• TEXT SHOWN
• • • • •

RFC: Safe OOM during evac

Fri Oct 20 12:04:31 UTC 2017

Hi Roman,

With this patch, we should not need "fixup_roots", right?

Thanks,

-Zhengyu

On 10/20/2017 05:20 AM, Roman Kennke wrote:
> Am 19.10.2017 um 12:27 schrieb Roman Kennke:
>> Hi all,
>>
>> I want to outline the problem that we have with OOM during evacuation, 
>> and summarize what we have so far in order to handle OOM during evac 
>> correctly, and describe one way that I have in mind how to do it.
>>
>> The problem appears when a Java threads gets into a write-barrier and 
>> fails to evacuate the object because it's run out of memory (e.g. both 
>> GCLAB and shared evac exhausted). In this case we still need to ensure 
>> to return a singular object, even if it's in from-space, otherwise we 
>> risk inconsistency (subsequent write may end up in wrong object copy). 
>> However, there might still be another Java thread which succeeds to 
>> evacuate that same object at the ~ same time because it still has 
>> GCLAB left.
>>
>> Here's what we came up with so far in IRC discussions:
>>
>> - Throw OOME. This is the absolute minimum solution, and we should 
>> probably just do that right now until we implemented a better one (and 
>> we might even use it as fallback for solutions that are not 100% 
>> proof). This is better IMO than to pretend we're ok and risk heap 
>> inconsistencies.
>>
>> - Make write-barrier slow-path/runtime-calls non-leaf calls. Then we 
>> could just safepoint and do a full-GC *while we're in the barrier*. 
>> This would be to most correct solution. Unfortunately it means it 
>> would make it very hard to optimize the write-barriers in C2, and the 
>> performance impact is likely not acceptable. We may try to do a 
>> prototype (again) and see how far Roland can take it though. The 
>> problem here is that we need debug info at the call sites, and C2 
>> maintains debug info only at certain points in the ideal graph. 
>> Consequently, we can move write-barriers only to such points and not 
>> as freely as we can do now.

• • • • •

(Entries drawn from a collection)

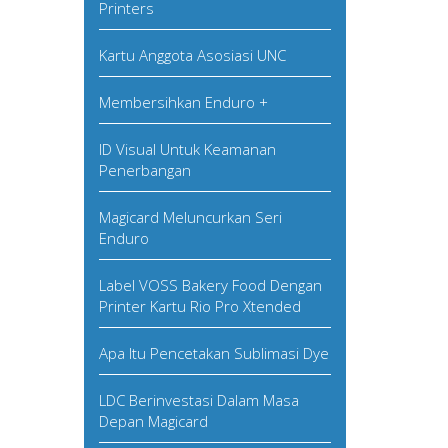
Printers
Kartu Anggota Asosiasi UNC
Membersihkan Enduro +
ID Visual Untuk Keamanan
Penerbangan
Magicard Meluncurkan Seri
Enduro
Label VOSS Bakery Food Dengan
Printer Kartu Rio Pro Xtended
Apa Itu Pencetakan Sublimasi Dye
LDC Berinvestasi Dalam Masa
Depan Magicard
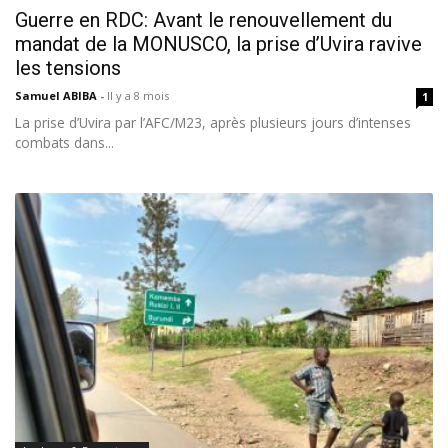
Guerre en RDC: Avant le renouvellement du
mandat de la MONUSCO, la prise d’Uvira ravive
les tensions
Samuel ABIBA
-
Il y a 8 mois
1
La prise d’Uvira par l’AFC/M23, après plusieurs jours d’intenses
combats dans...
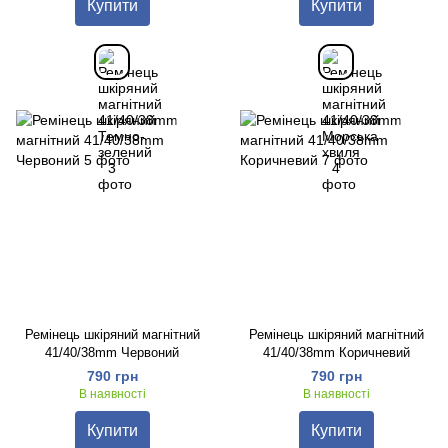
Купити
Купити
Ремінець шкіряний магнітний
Ремінець шкіряний магнітний
41/40/38mm Червоний
41/40/38mm Коричневий
790 грн
790 грн
В наявності
В наявності
Купити
Купити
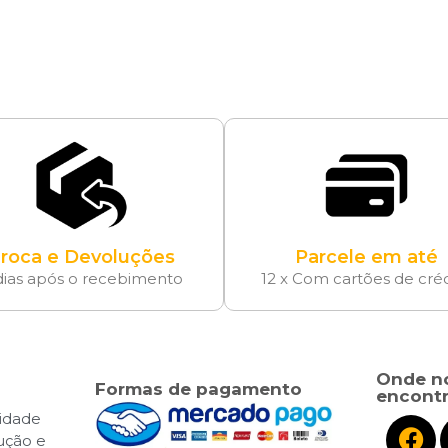
roca e Devoluções
Parcele em até
dias após o recebimento
12 x Com cartões de cré
Onde n
Formas de pagamento
encontr
cidade
lução e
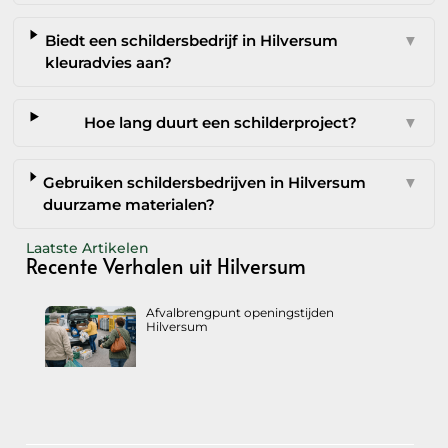
Biedt een schildersbedrijf in Hilversum
▼
kleuradvies aan?
Hoe lang duurt een schilderproject?
▼
Gebruiken schildersbedrijven in Hilversum
▼
duurzame materialen?
Laatste Artikelen
Recente Verhalen uit Hilversum
Afvalbrengpunt openingstijden
Hilversum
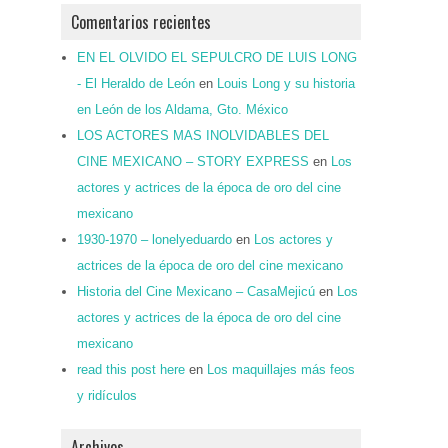
Comentarios recientes
EN EL OLVIDO EL SEPULCRO DE LUIS LONG
- El Heraldo de León
en
Louis Long y su historia
en León de los Aldama, Gto. México
LOS ACTORES MAS INOLVIDABLES DEL
CINE MEXICANO – STORY EXPRESS
en
Los
actores y actrices de la época de oro del cine
mexicano
1930-1970 – lonelyeduardo
en
Los actores y
actrices de la época de oro del cine mexicano
Historia del Cine Mexicano – CasaMejicú
en
Los
actores y actrices de la época de oro del cine
mexicano
read this post here
en
Los maquillajes más feos
y ridículos
Archivos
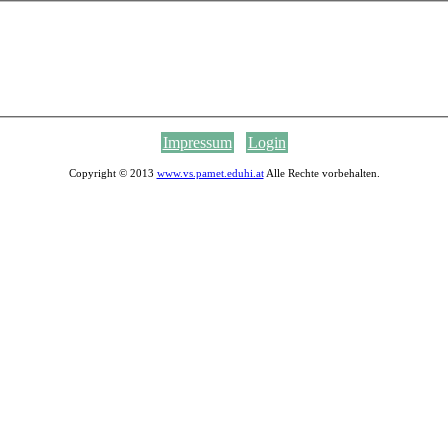
Impressum
Login
Copyright © 2013
www.vs.pamet.eduhi.at
Alle Rechte vorbehalten.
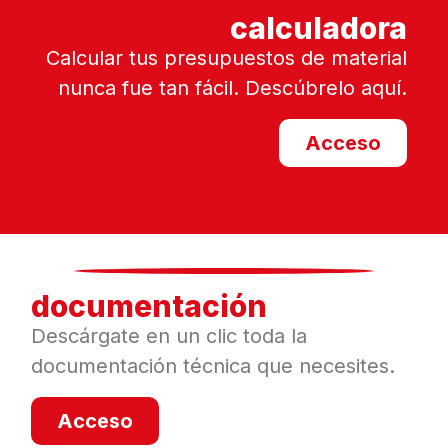
calculadora
Calcular tus presupuestos de material
nunca fue tan fácil. Descúbrelo aquí.
Acceso
documentación
Descárgate en un clic toda la
documentación técnica que necesites.
Acceso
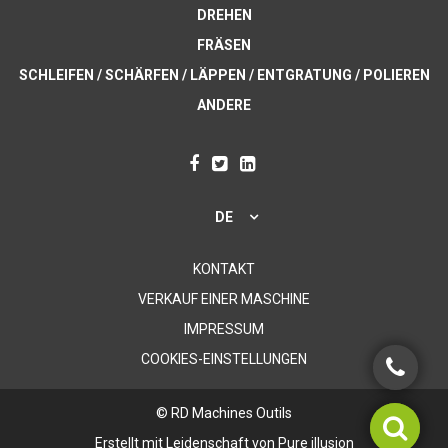
DREHEN
FRÄSEN
SCHLEIFEN / SCHÄRFEN / LÄPPEN / ENTGRATUNG / POLIEREN
ANDERE
DE
KONTAKT
VERKAUF EINER MASCHINE
IMPRESSUM
COOKIES-EINSTELLUNGEN
© RD Machines Outils
Erstellt mit Leidenschaft von
Pure illusion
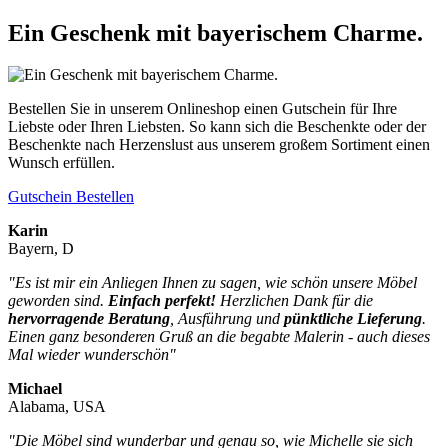
Ein Geschenk mit bayerischem Charme.
Bestellen Sie in unserem Onlineshop einen Gutschein für Ihre
Liebste oder Ihren Liebsten. So kann sich die Beschenkte oder der
Beschenkte nach Herzenslust aus unserem großem Sortiment einen
Wunsch erfüllen.
Gutschein Bestellen
Karin
Bayern, D
"Es ist mir ein Anliegen Ihnen zu sagen, wie schön unsere Möbel
geworden sind.
Einfach perfekt!
Herzlichen Dank für die
hervorragende Beratung
, Ausführung und
pünktliche Lieferung
.
Einen ganz besonderen Gruß an die begabte Malerin - auch dieses
Mal wieder wunderschön
"
Michael
Alabama, USA
"Die Möbel sind wunderbar und genau so, wie Michelle sie sich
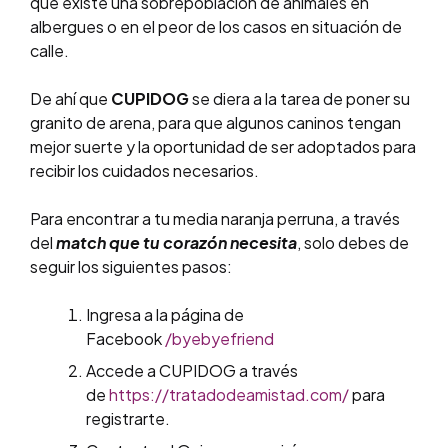
que existe una sobrepoblación de animales en
albergues o en el peor de los casos en situación de
calle.
De ahí que
CUPIDOG
se diera a la tarea de poner su
granito de arena, para que algunos caninos tengan
mejor suerte y la oportunidad de ser adoptados para
recibir los cuidados necesarios.
Para encontrar a tu media naranja perruna, a través
del
match que tu corazón necesita
, solo debes de
seguir los siguientes pasos:
Ingresa a la página de
Facebook
/byebyefriend
Accede a CUPIDOG a través
de
https://tratadodeamistad.com/
para
registrarte.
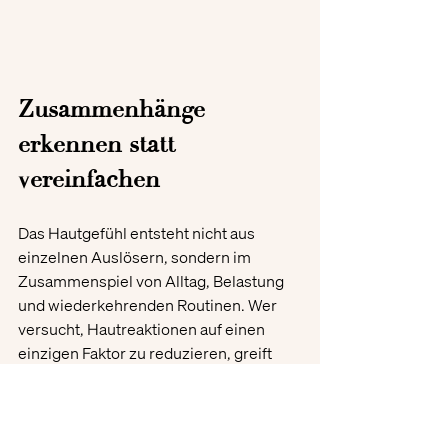
Zusammenhänge 
erkennen statt 
vereinfachen
Das Hautgefühl entsteht nicht aus 
einzelnen Auslösern, sondern im 
Zusammenspiel von Alltag, Belastung 
und wiederkehrenden Routinen. Wer 
versucht, Hautreaktionen auf einen 
einzigen Faktor zu reduzieren, greift 
deshalb oft zu kurz. Veränderungen 
zeigen sich meist dann, wenn mehrere 
Einflüsse gleichzeitig wirken und sich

• • • • •

• WORK INSTRUCTIONS
**a.** In the evacuation OOM thread, what does Roman Kennke call the absolute minimum solution?
**b.** Name every person mentioned in the evacuation OOM thread.
**c.** Resume the evacuation OOM thread right after its final sentence.

• TASK RESPONSES
**a.** Throwing OOME.

**b.** Roman Kennke (addressed as Roman), Zhengyu, Roland

**c.**
>>
>> - Keep an evacuation reserve that we use only for evacuations or maybe 
>> even only for write-barriers or maybe even only as fallback for 
>> write-barriers that OOM'ed. This does very likely solve it for 
>> 99.999.. % of the cases, but discussions on IRC have shown that it is 
>> very hard to come up with a 100% safe upper bound for this reserve 
>> size, that allows us to theoretically prove that OOM during evac 
>> cannot ever happen. We might combine this with solution #1 though: 
>> i.e. make it safe in all but the most extreme pathologic cases, and 
>> throw OOME if we hit a wall. I am still not very happy with the 
>> prospect to fail in extreme rare cases, possibly in production 
>> environments under high pressure.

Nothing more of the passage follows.